|
| quote: | Originally posted by Kuffdam
I personally have been visited by PRS at a venue but the difference was they just wanted to know what tracks I was playing. They didn't actually ask to see if they were paid for etc.
|
There are two types of visits from the PRS/MCPS/trading standards.... you had the royalty type...where someone (usually very bored who hates the music) has to write everything down you play so the artists get royalties.

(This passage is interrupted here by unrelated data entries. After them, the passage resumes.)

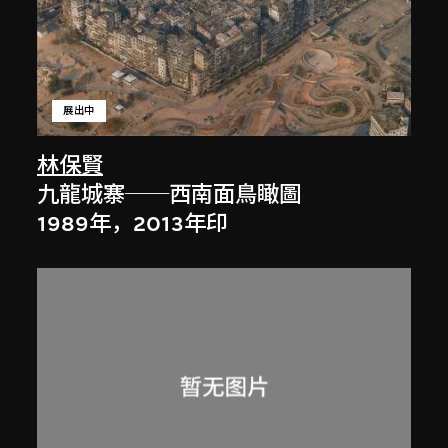
展出中
林保賢
九龍城寨──西南面鳥瞰圖
1989年，2013年印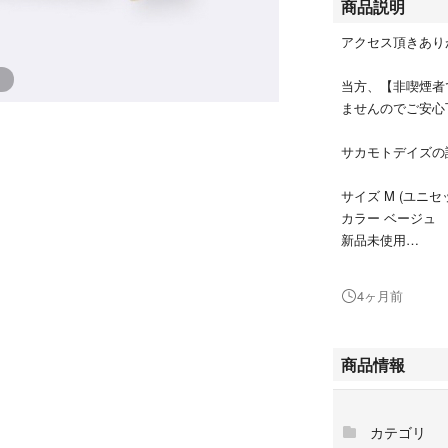
商品説明
アクセス頂きあり
当方、【非喫煙者
ませんのでご安心
サカモトデイズの
サイズ M (ユニセ
カラー ベージュ
新品未使用
サカモトデイズの
4ヶ月前
す。
オンラインにて購
商品情報
初期より糸が出て
質な方はご遠慮く
カテゴリ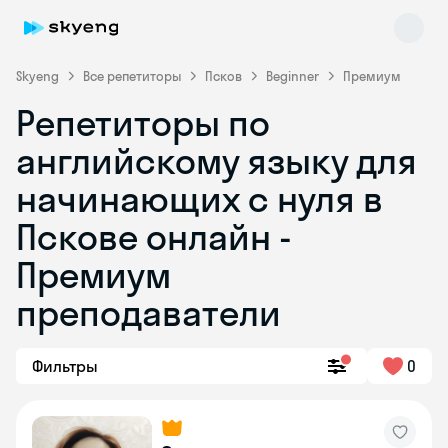
Skyeng
Все репетиторы
Псков
Beginner
Премиум
Репетиторы по
английскому языку для
начинающих с нуля в
Пскове онлайн -
Премиум
Skyeng Chat
online
преподаватели
Фильтры
0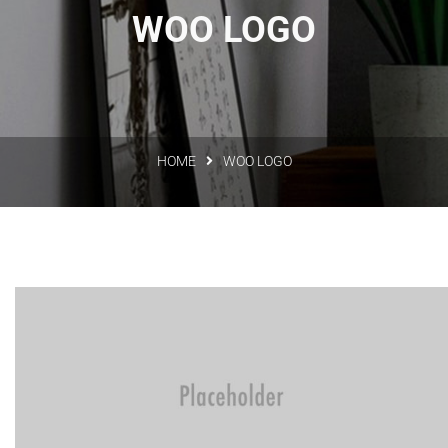
WOO LOGO
HOME
WOO LOGO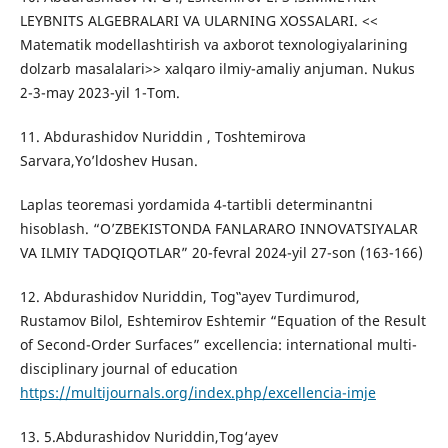
LEYBNITS ALGEBRALARI VA ULARNING XOSSALARI. <<
Matematik modellashtirish va axborot texnologiyalarining
dolzarb masalalari>> xalqaro ilmiy-amaliy anjuman. Nukus
2-3-may 2023-yil 1-Tom.
11. Abdurashidov Nuriddin , Toshtemirova
Sarvara,Yo’ldoshev Husan.
Laplas teoremasi yordamida 4-tartibli determinantni
hisoblash. “O’ZBEKISTONDA FANLARARO INNOVATSIYALAR
VA ILMIY TADQIQOTLAR” 20-fevral 2024-yil 27-son (163-166)
12. Abdurashidov Nuriddin, Tog‟ayev Turdimurod,
Rustamov Bilol, Eshtemirov Eshtemir “Equation of the Result
of Second-Order Surfaces” excellencia: international multi-
disciplinary journal of education
https://multijournals.org/index.php/excellencia-imje
13. 5.Abdurashidov Nuriddin,Tog‘ayev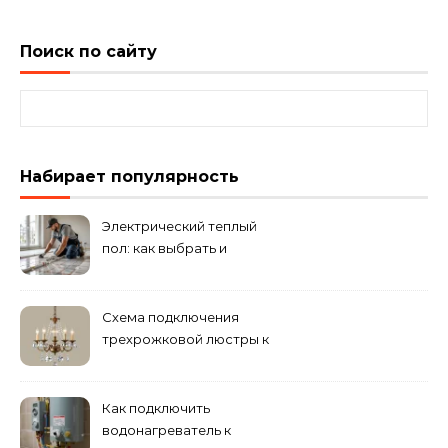
Поиск по сайту
Найти:
Набирает популярность
Электрический теплый
пол: как выбрать и
смонтировать
Схема подключения
трехрожковой люстры к
двойному выключателю
Как подключить
водонагреватель к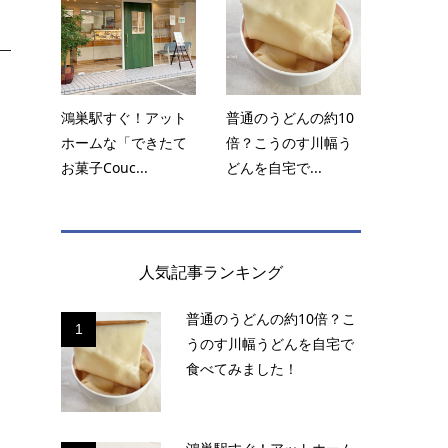
鴻巣駅すぐ！アット
普通のうどんの約10
ホームな「できたて
倍？こうのす川幅う
お菓子Couc...
どんを自宅で...
人気記事ランキング
普通のうどんの約10倍？こ
1
うのす川幅うどんを自宅で
食べてみました！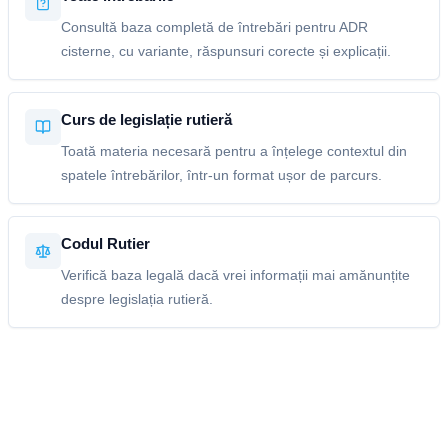
Consultă baza completă de întrebări pentru ADR
cisterne, cu variante, răspunsuri corecte și explicații.
Curs de legislație rutieră
Toată materia necesară pentru a înțelege contextul din
spatele întrebărilor, într-un format ușor de parcurs.
Codul Rutier
Verifică baza legală dacă vrei informații mai amănunțite
despre legislația rutieră.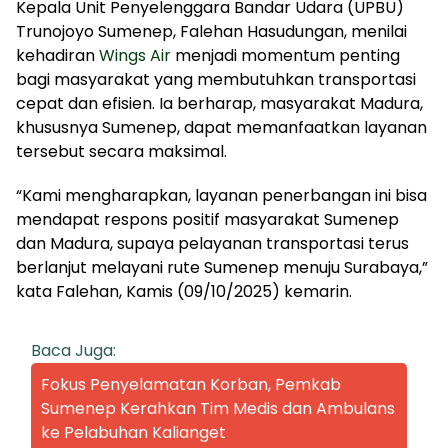
Kepala Unit Penyelenggara Bandar Udara (UPBU)
Trunojoyo Sumenep, Falehan Hasudungan, menilai
kehadiran
Wings Air
menjadi momentum penting
bagi masyarakat yang membutuhkan transportasi
cepat dan efisien. Ia berharap, masyarakat Madura,
khususnya Sumenep, dapat memanfaatkan layanan
tersebut secara maksimal.
“Kami mengharapkan, layanan penerbangan ini bisa
mendapat respons positif masyarakat Sumenep
dan Madura, supaya pelayanan transportasi terus
berlanjut melayani rute Sumenep menuju Surabaya,”
kata Falehan, Kamis (09/10/2025) kemarin.
Baca Juga:
Fokus Penyelamatan Korban, Pemkab
Sumenep Kerahkan Tim Medis dan Ambulans
ke Pelabuhan Kalianget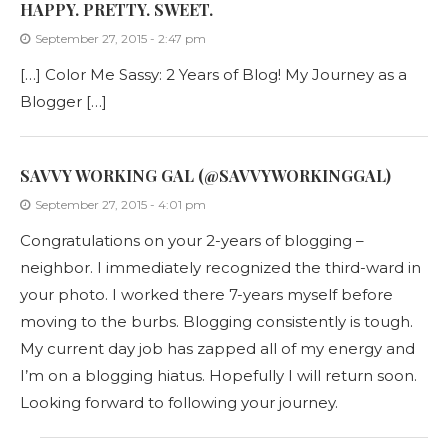
HAPPY. PRETTY. SWEET.
September 27, 2015 - 2:47 pm
[…] Color Me Sassy: 2 Years of Blog! My Journey as a
Blogger […]
SAVVY WORKING GAL (@SAVVYWORKINGGAL)
September 27, 2015 - 4:01 pm
Congratulations on your 2-years of blogging –
neighbor. I immediately recognized the third-ward in
your photo. I worked there 7-years myself before
moving to the burbs. Blogging consistently is tough.
My current day job has zapped all of my energy and
I’m on a blogging hiatus. Hopefully I will return soon.
Looking forward to following your journey.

No problem with these guys at all.
The other type is where they tear your record box/cd wallets apart looking for copies or CDRs.

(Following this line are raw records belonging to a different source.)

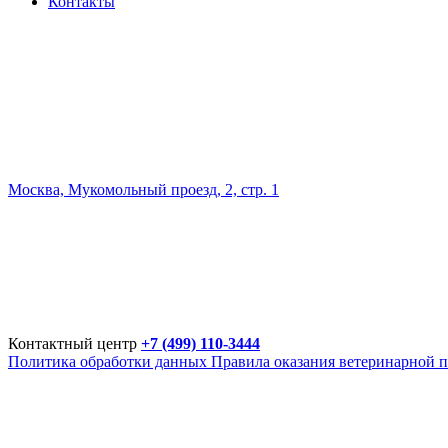
Контакты
Москва, Мукомольный проезд, 2, стр. 1
Контактный центр
+7 (499) 110-3444
Политика обработки данных
Правила оказания ветеринарной 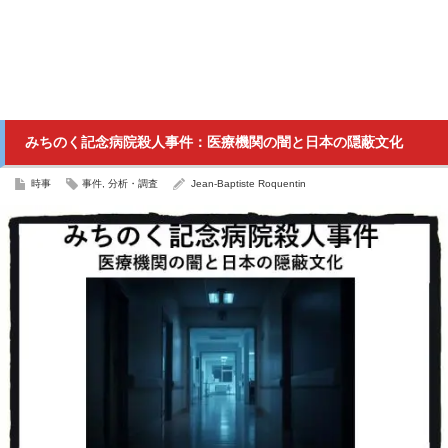
みちのく記念病院殺人事件：医療機関の闇と日本の隠蔽文化
時事
事件
,
分析・調査
Jean-Baptiste Roquentin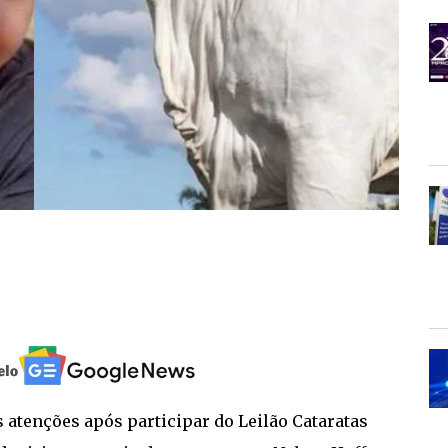
s atenções após participar do Leilão Cataratas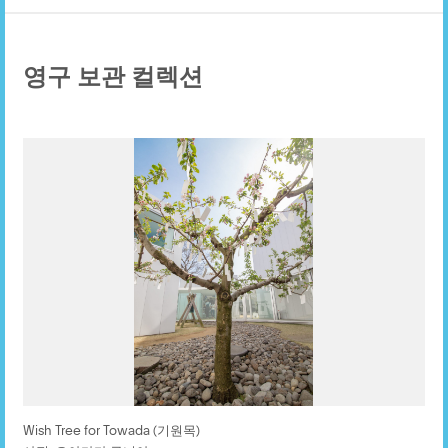
영구 보관 컬렉션
Wish Tree for Towada (기원목)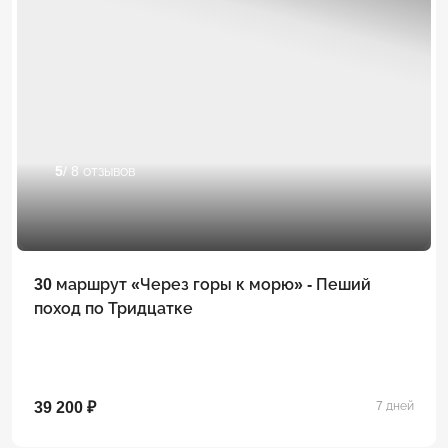
5
/ 8 отзывов
30 маршрут «Через горы к морю» - Пеший
поход по Тридцатке
39 200 ₽
7 дней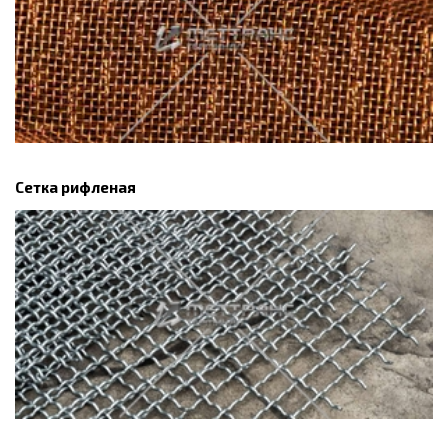
Сетка рифленая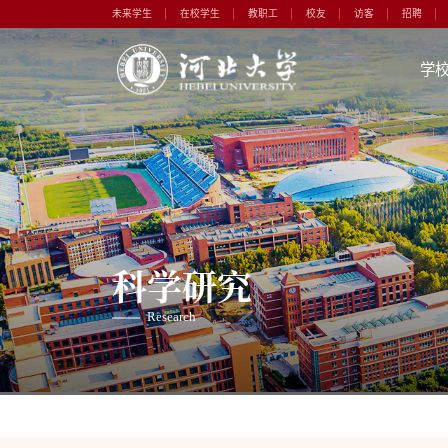
未来学生
在校学生
教职工
校友
访客
招聘
学
科学研究
Research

These tend to be the evil b*stards, who will try and remove anything they see fit and give you 7 days to produce the originals.
Think of them like those flesh eating mutants from the film '28 days later' and you are somewhere near.
On certain nights i do i have had no choice but to transfer a lot of stuff from old vinyl onto cd, and have also condensed a lot of cds onto less for practical reasons.
I also have a letter in my cd wallets from my solicitor stating i have X amount of records which "for practical and damage prevention/insurance reasons have been condensed and/or backed up onto other media" and they are "not authorised under any circumstances to remove any material- however, originals can be provided within a reasonable time upon request, at my clients convienience and your expense".
The law is very ambiguous and unclear in the majority of respects, especially with digital (legal) downloading being available now.